何千人もがターゲットにしている有名なベンチマークで「勝つ」ことは、普通の学生や研究者には難しい。マイナーで手ごろなベンチマークを見つけて、成果を国際会議に通すべく準備する。何週間もラボに泊まり込んでようやく他のAIの性能を上回ったと思って論文を書き始める。だが、書き終わる頃にはすでに誰かに抜かれている。

しかも、機械学習以前のアルゴリズムと違って、数十万単位のデータで学習する最近の統計的機械学習は、精度が出ても出なくても、その理由がわからない。「この教師データ(AIを訓練するための正解付きデータ)が悪さをしている」ことを突き止めようとする研究も進んではいるが、完全ではない。

「東ロボ」、英語大躍進の理由

東ロボもまったく同じ経験をした。2019年、東ロボ英語チームは、同年1月に実施されたセンター入試英語(筆記)において、200点満点中185点を獲得したことを発表した。過去のセンター入試でも安定して90%の正答率を出している。前年まで100~120点しか取れていなかったことを思うと大躍進である。

185点という点数を目にしてふと思い出した。2013年にセンター模試に初めて挑戦したときに、代ゼミから講評を受けたときのことだ。「センター英語で9割取れなければ東大は合格しないと思ってください」。

つまり、東ロボは2019年、ようやく東大入試の前提に立てたということかもしれない。けれども、残念ながら、東ロボは人間ではないので、センター英語で9割取れるようになったのだから、やがて「東大に入れる」という推論は無効だ。

一方で、英語を重視する私大文系学部の存在と、東ロボの英語、数学、世界史の実力を考え合わせると、早慶のどこかの学部には入れてもおかしくない、とは思った。

英語チームの躍進の主因は、BERTを凌ぐと言われるXLNetという自然言語処理技術だと解釈されることが多い。だが、そうまとめてしまっては、この現象の本質を掴み損ねる。BERTやXLNetは先行する深層学習に比べてモデルが複雑だ。まともに動かすためには、膨大な教師データが必要になる。

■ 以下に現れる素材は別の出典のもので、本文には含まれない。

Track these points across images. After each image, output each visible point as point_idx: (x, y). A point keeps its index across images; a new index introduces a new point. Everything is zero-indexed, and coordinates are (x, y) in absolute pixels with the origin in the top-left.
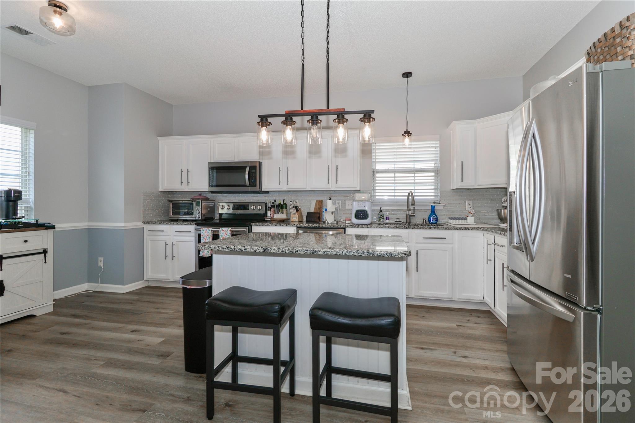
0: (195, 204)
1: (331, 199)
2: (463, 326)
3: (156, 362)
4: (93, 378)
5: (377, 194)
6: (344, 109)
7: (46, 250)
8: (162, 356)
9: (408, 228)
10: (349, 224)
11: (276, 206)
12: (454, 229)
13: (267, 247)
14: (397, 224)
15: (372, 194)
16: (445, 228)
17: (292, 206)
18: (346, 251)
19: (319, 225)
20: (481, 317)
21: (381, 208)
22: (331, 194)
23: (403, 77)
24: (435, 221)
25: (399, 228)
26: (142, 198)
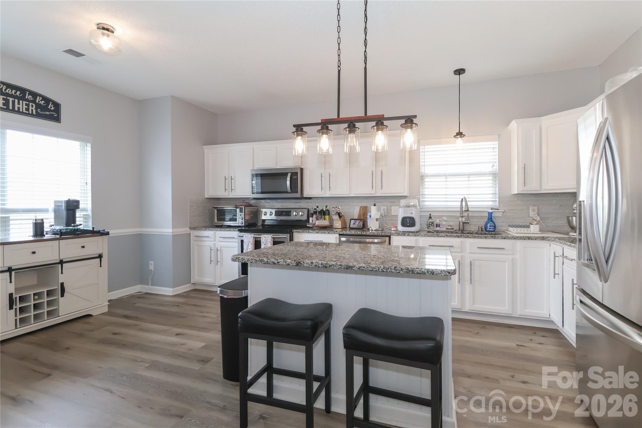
0: (238, 210)
1: (375, 206)
2: (525, 346)
3: (196, 367)
4: (137, 380)
5: (426, 199)
6: (384, 115)
7: (101, 255)
8: (202, 361)
9: (460, 237)
10: (395, 232)
11: (319, 213)
12: (514, 239)
13: (300, 261)
14: (449, 231)
15: (421, 200)
16: (503, 238)
17: (335, 212)
18: (382, 267)
19: (362, 233)
20: (546, 336)
21: (430, 215)
22: (375, 199)
23: (454, 74)
24: (493, 228)
25: (450, 236)
26: (189, 205)
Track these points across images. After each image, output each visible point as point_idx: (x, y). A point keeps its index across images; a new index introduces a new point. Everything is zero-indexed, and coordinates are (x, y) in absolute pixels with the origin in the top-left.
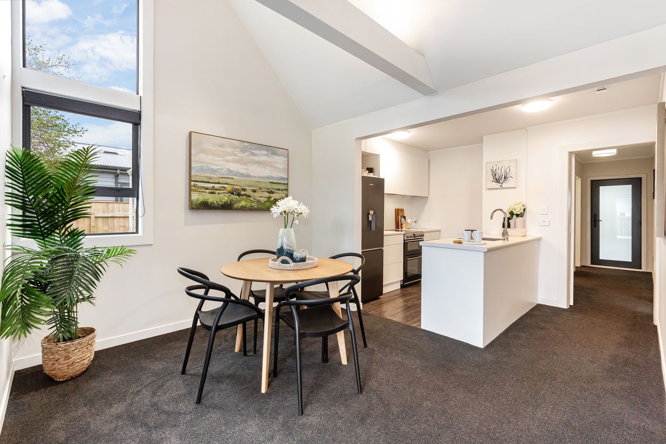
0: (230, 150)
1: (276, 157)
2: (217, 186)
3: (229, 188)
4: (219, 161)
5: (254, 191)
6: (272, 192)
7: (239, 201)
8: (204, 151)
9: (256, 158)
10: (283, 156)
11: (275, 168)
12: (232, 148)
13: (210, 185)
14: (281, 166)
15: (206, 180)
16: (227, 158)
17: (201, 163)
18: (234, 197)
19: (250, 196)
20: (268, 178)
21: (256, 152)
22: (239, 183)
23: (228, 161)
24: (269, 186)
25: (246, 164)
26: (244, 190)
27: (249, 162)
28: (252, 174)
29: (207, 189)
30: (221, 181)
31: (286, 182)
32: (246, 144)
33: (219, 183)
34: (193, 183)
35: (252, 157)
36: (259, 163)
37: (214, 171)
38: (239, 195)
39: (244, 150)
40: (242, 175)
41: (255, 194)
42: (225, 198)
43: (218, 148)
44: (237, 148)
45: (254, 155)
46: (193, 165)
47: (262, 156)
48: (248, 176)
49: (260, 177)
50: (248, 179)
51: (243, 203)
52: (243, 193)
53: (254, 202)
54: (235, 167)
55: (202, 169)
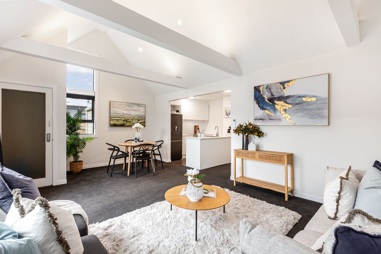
0: (123, 106)
1: (141, 108)
2: (119, 119)
3: (123, 119)
4: (120, 110)
5: (132, 120)
6: (139, 120)
7: (127, 124)
8: (115, 107)
9: (133, 109)
10: (143, 107)
11: (140, 111)
12: (124, 105)
13: (117, 118)
14: (142, 111)
15: (115, 117)
16: (123, 109)
17: (114, 111)
18: (125, 122)
19: (131, 122)
20: (137, 115)
21: (133, 106)
22: (127, 117)
23: (123, 110)
24: (138, 118)
25: (129, 111)
26: (129, 120)
27: (130, 110)
28: (131, 114)
29: (115, 120)
30: (120, 117)
31: (144, 116)
32: (129, 104)
33: (120, 118)
34: (111, 118)
35: (131, 108)
36: (134, 110)
37: (118, 114)
38: (127, 121)
39: (128, 106)
40: (128, 114)
41: (132, 121)
42: (122, 123)
43: (119, 106)
44: (126, 105)
45: (132, 107)
46: (111, 112)
47: (135, 107)
48: (130, 115)
49: (134, 115)
50: (130, 116)
51: (128, 124)
52: (128, 121)
53: (132, 124)
54: (125, 112)
55: (114, 113)
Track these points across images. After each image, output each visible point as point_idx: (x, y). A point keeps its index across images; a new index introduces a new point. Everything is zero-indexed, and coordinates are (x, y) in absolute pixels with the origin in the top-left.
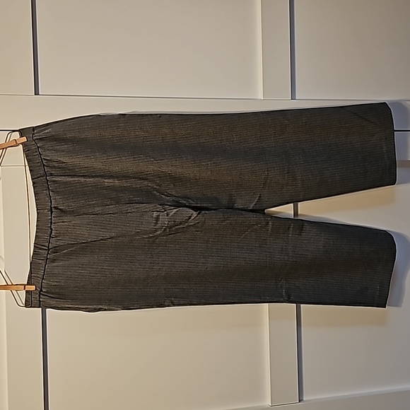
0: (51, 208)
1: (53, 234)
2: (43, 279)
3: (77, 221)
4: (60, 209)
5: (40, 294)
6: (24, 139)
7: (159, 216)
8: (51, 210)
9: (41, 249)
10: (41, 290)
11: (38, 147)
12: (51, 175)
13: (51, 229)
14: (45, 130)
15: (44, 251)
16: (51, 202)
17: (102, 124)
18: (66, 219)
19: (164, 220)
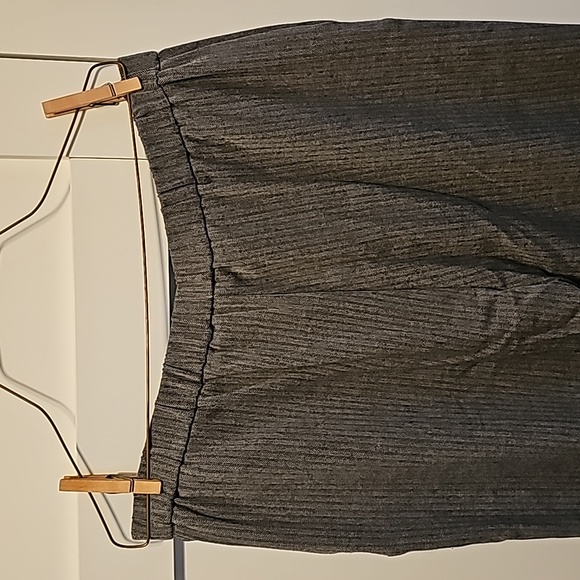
0: (213, 269)
1: (216, 340)
2: (182, 463)
3: (280, 306)
4: (235, 274)
5: (174, 504)
6: (134, 84)
7: (492, 303)
8: (213, 276)
9: (181, 380)
10: (177, 495)
11: (172, 105)
12: (208, 180)
13: (212, 327)
14: (188, 59)
15: (189, 387)
16: (212, 254)
17: (342, 47)
18: (250, 300)
19: (509, 314)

日本の入試問題や模試の問題は、多くても毎年百単位でしか増えていかない。だからこそ、これ以上複雑な深層学習のモデルを使っても、センター入試英語は攻略できないだろうと、私たちは2016年の段階で考えたのである。

しかし、その時の私たちは見落としていたことがあった。それは英語を第二言語として学ぶのは日本人だけではない、ということだ。世界中の国々のうち、英語を母語として育つ人以外の多くが英語を第二言語として学ぶ。

その中には人口13億を超す中国が含まれる。彼らは日本人以上に英語テスト漬けだった。カーネギーメロン大学の研究チームが中国の中高生向けの英語テスト問題、約10万点を集め、RACEという名前のデータセットとして公開した。